Is the separation of powers between the Chairman and the CEO a vital part of maintaining an ethical company?
No single person should have too much power. In fact, the system of government in both the U.K. and the United States recognizes this reality with the checks and balances and the two-house approach. Furthermore, it is an important safeguard in the ethical running of a business. At Getty Images, we have had a separation of the roles of chairman and CEO from the moment we went public on the NASDAQ in July 1996. We came to this conclusion at the very start, and set up our company to reflect this with a separate chairman and CEO. In practice, we have found that this works very well.

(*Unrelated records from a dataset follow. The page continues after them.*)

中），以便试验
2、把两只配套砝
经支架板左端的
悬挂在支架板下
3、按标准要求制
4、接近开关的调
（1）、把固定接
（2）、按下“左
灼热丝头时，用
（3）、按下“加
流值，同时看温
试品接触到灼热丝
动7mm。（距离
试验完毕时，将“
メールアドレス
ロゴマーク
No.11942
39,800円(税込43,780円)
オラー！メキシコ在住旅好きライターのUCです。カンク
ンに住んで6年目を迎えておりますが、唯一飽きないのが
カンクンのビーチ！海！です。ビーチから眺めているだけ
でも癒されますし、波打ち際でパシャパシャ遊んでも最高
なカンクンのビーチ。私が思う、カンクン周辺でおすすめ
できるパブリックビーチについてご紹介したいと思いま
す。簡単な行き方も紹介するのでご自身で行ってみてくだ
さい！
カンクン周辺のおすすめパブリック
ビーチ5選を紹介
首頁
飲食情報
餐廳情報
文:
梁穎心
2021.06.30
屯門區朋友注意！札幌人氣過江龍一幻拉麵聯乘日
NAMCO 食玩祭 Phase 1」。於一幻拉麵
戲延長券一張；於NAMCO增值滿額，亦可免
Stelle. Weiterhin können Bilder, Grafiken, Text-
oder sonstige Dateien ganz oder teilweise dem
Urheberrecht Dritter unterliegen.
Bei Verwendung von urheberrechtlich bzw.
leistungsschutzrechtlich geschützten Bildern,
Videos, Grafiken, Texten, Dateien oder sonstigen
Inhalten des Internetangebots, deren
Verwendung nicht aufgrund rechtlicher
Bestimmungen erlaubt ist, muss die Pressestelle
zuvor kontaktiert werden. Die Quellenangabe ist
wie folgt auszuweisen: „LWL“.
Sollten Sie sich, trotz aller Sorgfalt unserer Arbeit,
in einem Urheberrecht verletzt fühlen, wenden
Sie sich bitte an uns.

We complement each other, providing checks and balances in our company, without any negative side effects. It is possible that over time this will become a legal requirement for publicly traded companies and we would support this change.
Co-founder and CEO (not Chairman)
I think more credit is given to the value of separating the positions of chairman and CEO than is deserved. As long as the company performs well and the Chairman/CEO is ethical, there is not a problem. If the company gets into trouble or there is corruption then it was obvious that there should have been separation between the chairman and CEO duties.
For the separation of duties to be of any benefit, the chairman cannot be an employee. Actually, a lead director has the same benefit. Either way, it gives other directors a person to go to. It also gives the CEO someone to go to. In summary, I see some benefit but it certainly isn’t a cure-all. Each company has to evaluate its own circumstances. A strong executive committee can perform the same function and may be a better solution.
Historically, many companies have had the most recent retired CEO remain on the board and be chairman for a period of time. I don’t believe this is effective, because it’s confusing to other directors, and some employees, as to who is running the company.
There isn’t a perfect formula here and the situation should be looked at carefully for each company.
Chairman and CEO, SAFECO, retired
Yes, I think they should be handled by two separate people. This would allow for the board to have more input in helping the CEO make good decisions and act ethically. If the CEO and chairman are the same person they can use their power to influence the company’s direction with less team or board thinking. I have seen this cause problems in some organizations.
There is an excellent discussion on this topic in the new book Back to the Drawing Board: Designing Corporate Boards for a Complex World by Colin B. Carter and Jay W. Lorsch, Harvard Business School Press, 2004. This book will be reviewed in the next issue of Ethix.